INSTRUCTIONS FOR THE TASK: Beneath this line is the data. Output exactly the lines from the line with "11, Набранные баллы: 48 -> 49" to the line with "Airport: 1850203 -> 116000", both ends included, and nothing more.

SUPPLIED DATA:
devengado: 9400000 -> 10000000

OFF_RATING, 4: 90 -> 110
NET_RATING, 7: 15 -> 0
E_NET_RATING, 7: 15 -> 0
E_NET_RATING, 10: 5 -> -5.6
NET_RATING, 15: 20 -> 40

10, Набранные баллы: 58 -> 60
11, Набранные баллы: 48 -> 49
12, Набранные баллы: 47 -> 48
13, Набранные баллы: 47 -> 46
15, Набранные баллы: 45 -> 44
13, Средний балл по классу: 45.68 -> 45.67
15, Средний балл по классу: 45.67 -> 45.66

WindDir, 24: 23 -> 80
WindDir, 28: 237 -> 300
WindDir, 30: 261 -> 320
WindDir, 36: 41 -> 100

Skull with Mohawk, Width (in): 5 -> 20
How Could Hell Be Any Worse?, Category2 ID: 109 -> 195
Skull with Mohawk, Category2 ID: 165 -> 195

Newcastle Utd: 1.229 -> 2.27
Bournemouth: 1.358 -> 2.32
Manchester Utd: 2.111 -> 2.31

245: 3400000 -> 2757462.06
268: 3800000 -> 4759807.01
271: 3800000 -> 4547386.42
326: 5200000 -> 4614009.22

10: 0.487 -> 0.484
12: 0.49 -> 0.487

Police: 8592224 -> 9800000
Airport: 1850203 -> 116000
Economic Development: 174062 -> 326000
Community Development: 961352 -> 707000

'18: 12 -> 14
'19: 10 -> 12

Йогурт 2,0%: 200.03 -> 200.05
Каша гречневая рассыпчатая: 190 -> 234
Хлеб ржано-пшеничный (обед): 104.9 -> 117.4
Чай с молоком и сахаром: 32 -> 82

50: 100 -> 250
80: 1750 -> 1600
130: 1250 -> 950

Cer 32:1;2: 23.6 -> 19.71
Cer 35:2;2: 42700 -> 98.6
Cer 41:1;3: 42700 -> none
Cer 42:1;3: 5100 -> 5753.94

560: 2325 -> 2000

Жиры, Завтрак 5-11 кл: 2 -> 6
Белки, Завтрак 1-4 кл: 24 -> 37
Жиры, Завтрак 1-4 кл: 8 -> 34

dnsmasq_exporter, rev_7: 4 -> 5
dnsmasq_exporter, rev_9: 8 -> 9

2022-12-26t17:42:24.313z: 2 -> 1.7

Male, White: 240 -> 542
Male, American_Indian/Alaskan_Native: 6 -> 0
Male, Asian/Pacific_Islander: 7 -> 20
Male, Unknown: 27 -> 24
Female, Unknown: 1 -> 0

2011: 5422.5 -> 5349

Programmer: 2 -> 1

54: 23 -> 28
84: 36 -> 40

WRITTEN REPLY:
11, Набранные баллы: 48 -> 49
12, Набранные баллы: 47 -> 48
13, Набранные баллы: 47 -> 46
15, Набранные баллы: 45 -> 44
13, Средний балл по классу: 45.68 -> 45.67
15, Средний балл по классу: 45.67 -> 45.66

WindDir, 24: 23 -> 80
WindDir, 28: 237 -> 300
WindDir, 30: 261 -> 320
WindDir, 36: 41 -> 100

Skull with Mohawk, Width (in): 5 -> 20
How Could Hell Be Any Worse?, Category2 ID: 109 -> 195
Skull with Mohawk, Category2 ID: 165 -> 195

Newcastle Utd: 1.229 -> 2.27
Bournemouth: 1.358 -> 2.32
Manchester Utd: 2.111 -> 2.31

245: 3400000 -> 2757462.06
268: 3800000 -> 4759807.01
271: 3800000 -> 4547386.42
326: 5200000 -> 4614009.22

10: 0.487 -> 0.484
12: 0.49 -> 0.487

Police: 8592224 -> 9800000
Airport: 1850203 -> 116000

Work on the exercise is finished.